Residual distribution / Overdispersion

We assumed normal residuals. This is the least important regression assumption but its can be tested with a qq plot.

# PI
ggplot(Ct.inhibition.data.PI, aes(sample = m.PI.res)) + geom_qq() +
  geom_abline(intercept = 0, slope = 1) + theme_classic()

# CPI
ggplot(Ct.inhibition.data.CPI, aes(sample = m.CPI.res)) + geom_qq() +
  geom_abline(intercept = 0, slope = 1) + theme_classic()

Nice.

Residuals vs fitted values

Testing for:

Linearity - there should be no curvilinear pattern in the residuals.

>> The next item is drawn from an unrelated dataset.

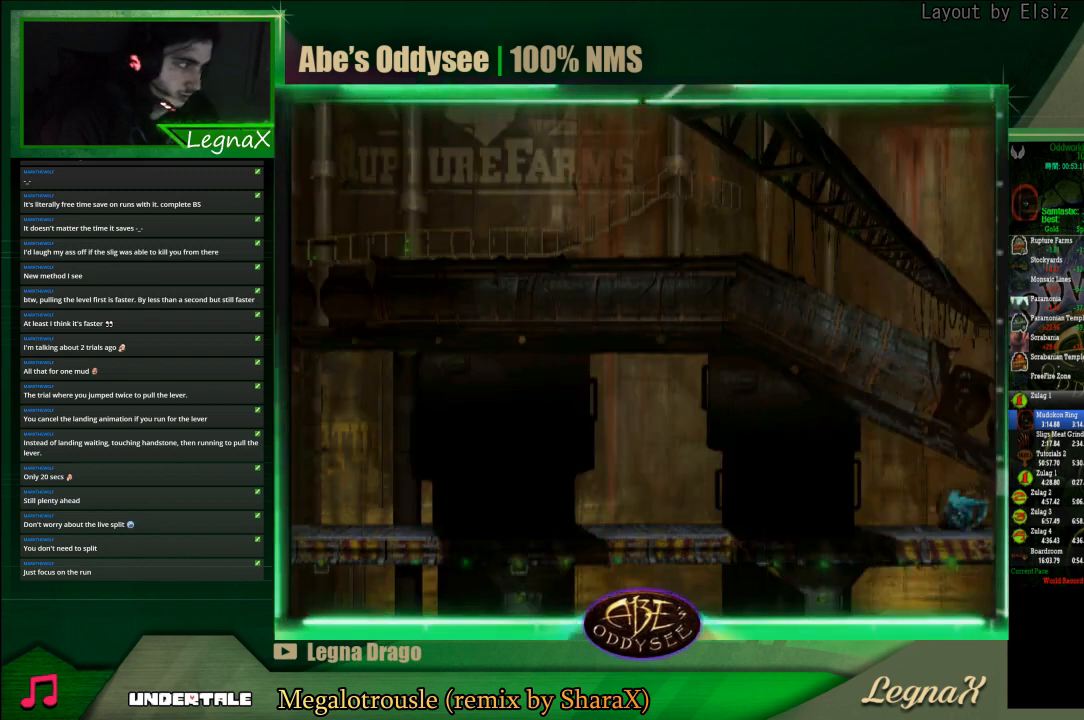
{"buttons": ["CROSS", "R1"], "left_stick": "left", "events": []}
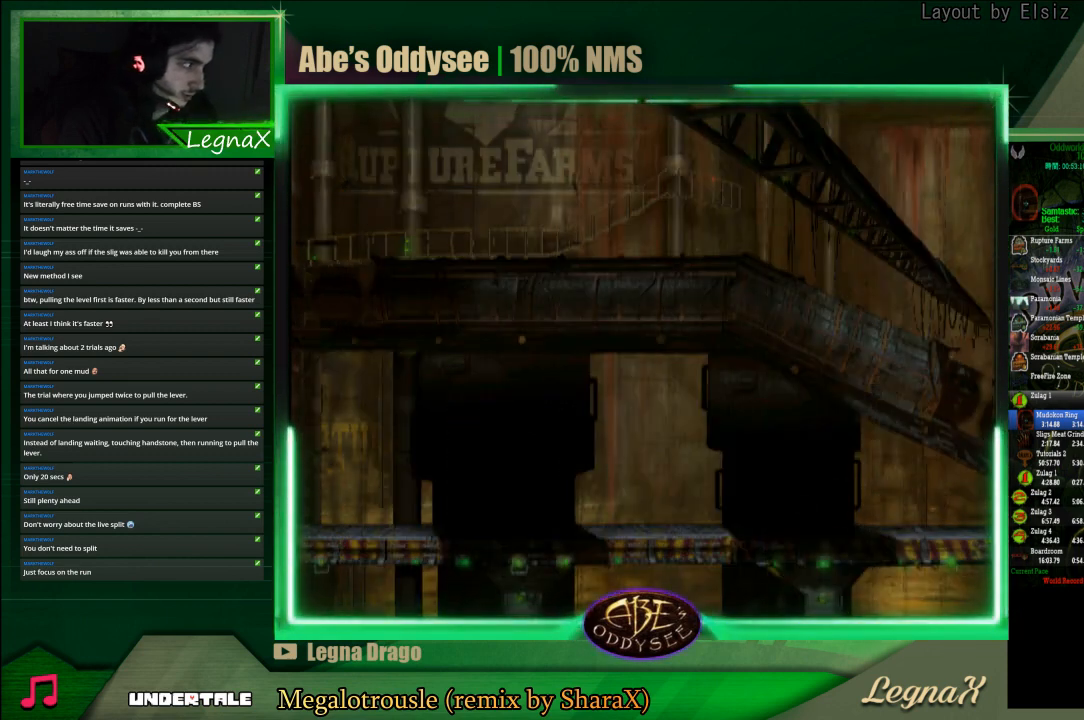
{"buttons": ["CROSS", "R1"], "left_stick": "left", "events": []}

Equal variance - the vertical spread of the residuals should be constant across all fitted values.

# PI
ggplot(Ct.inhibition.data.PI, aes(x = m.PI.fit, y = m.PI.res)) + 
  geom_point() +   geom_hline(yintercept = 0) +  geom_smooth() + theme_classic() 

# CPI
ggplot(Ct.inhibition.data.CPI, aes(x = m.CPI.fit, y = m.CPI.res)) + 
  geom_point() +   geom_hline(yintercept = 0) +  geom_smooth() + theme_classic()

OK, sample size low.

Residuals vs explanatory variables

Should be centered around 0, if not then model requires another explanatory variable(s), to account for observed variation.

# PI
ggplot(Ct.inhibition.data.PI, aes(x = Treatment, y = m.PI.res)) + 
  geom_boxplot() + theme_classic() + geom_hline(yintercept = 0) 

ggplot(Ct.inhibition.data.PI, aes(x = Trial, y = m.PI.res)) + 
  geom_boxplot() + theme_classic() + geom_hline(yintercept = 0) 

# CPI
ggplot(Ct.inhibition.data.CPI, aes(x = Treatment, y = m.CPI.res)) + 
  geom_boxplot() + theme_classic() + geom_hline(yintercept = 0)